Cinda’s light flared for a moment, and Rew saw startled eyes. He stabbed them.
“King’s Sake,” muttered the nameless woman. “I can’t see a thing. How’d you—“
“I can’t see either, and neither could they,” interjected Rew. “It was luck. Could go the other way next time. We can’t keep stumbling through these streets hoping we get a jump on everyone. It’s blocks to the doorway in the wall, and I get the feeling the Sons of the Father will be scattered all throughout the city. They’re certain to hear us coming…”
Rew waved around them, where more of the king’s black legion were shuffling into place in a defensive position, their shambling lope finally catching the party’s quicker pace, their armor and weapons clanking with their disjointed movements.
“I can’t get them to go any faster,” apologized Lucia, “and they definitely won’t understand the idea of being quiet.”
Rew looked around, hearing the sporadic sounds of battle all through the arcanum. “How many do you have under your command?”
“One hundred,” answered Lucia. “There’s another hundred that are, ah, on standby. I don’t know if they’re in the fight or not. They’re well on the other side of the compound.”
“We’ve got to find cover,” said Rew.
The battle was too spread out, too random. They couldn’t risk one of those spearmen getting a lucky thrust or one of their party catching a spear hurled out of the dark.
He spun and spied a single light
high in the air. “That’s the arcanist who was making the poisons to use in battle?”
“Arcanist Reynald. He’s crazy.”
“Can’t be worse than what’s going on out here. At least we can defend the tower.”
Lucia rang her club again, and the king’s legionnaires formed up and began marching toward the tower.
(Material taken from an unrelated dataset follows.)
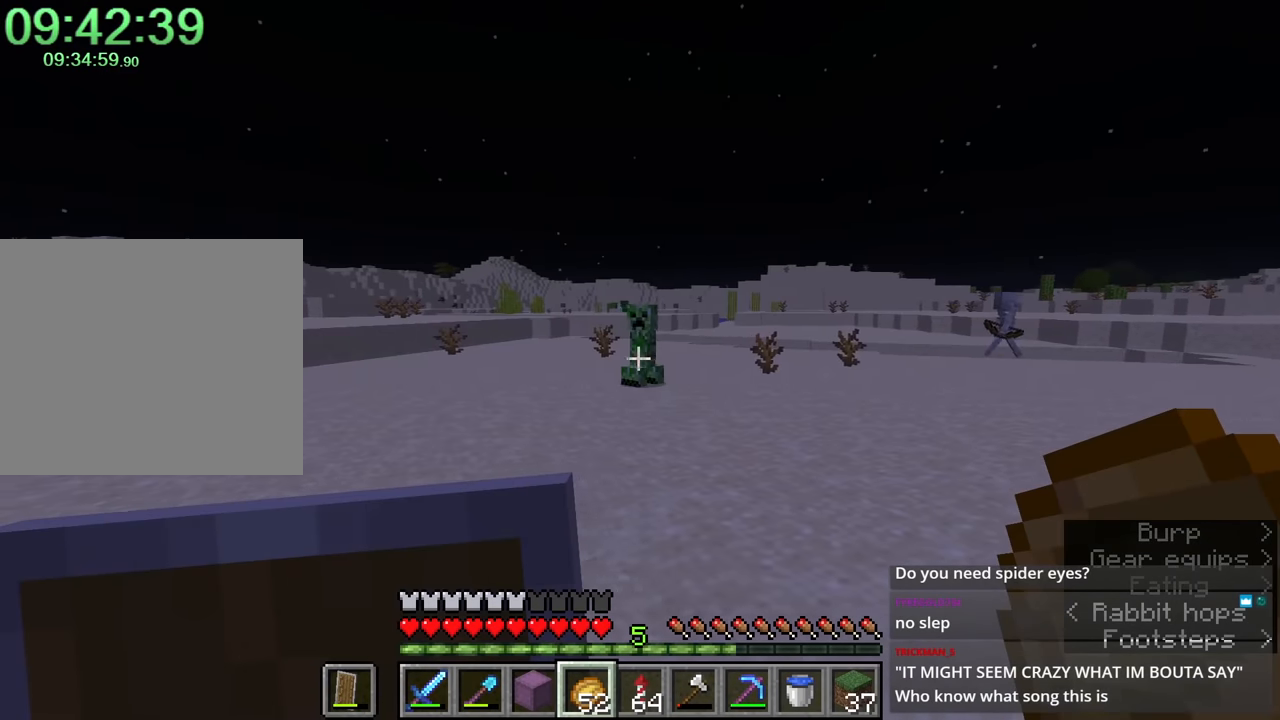
{"keys": ["a", "shift", "w"], "mouse": [], "events": [[16, "mouse_mb4", "down"], [166, "mouse_mb4", "up"], [166, "w", "down"], [250, "mouse_mb4", "down"], [250, "w", "up"], [300, "mouse_mb4", "up"], [350, "w", "down"]]}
She told the others, “At least in the midst of them, we’ve got bodies to block any attacks from the dark.”
Thinking that the noise of the soldiers outweighed the benefit of their cover, Rew made as if to hang back, but then behind them, they heard another clash of fighting, and the voices of their attackers drifted on the air. The Sons of the Father had found the trail and were calling for help. Rew sighed and hurried after the legionnaires.
Throughout the Arcanum, clashes of violence rang through the night, but there were no screams of pain or men crying out in the throes of death. The participants in the battle were either already dead or eager to reach that purported exalted plane.
Twice more, they encountered the black-garbed Sons of the Father. The spear-wielding men emerged like wraiths from the night, but they were living souls powered by breath and blood. They had no advantages at night except for their numbers.
The king’s legion, however, was dead, and they saw the world with the senses of those pulled from the spectral beyond. They could sense the approach of the Sons of the Father, and soon, Rew and the others were able to detect the change in stance of the undead moments before their assailants arrived. It gave them the edge they needed.
The Sons of the Father were competent fighters, and like berserkers, they had no fear. They were fast, but trying to force their way through the undead left the Sons exposed, and they were quickly dispatched by Rew or the nameless woman.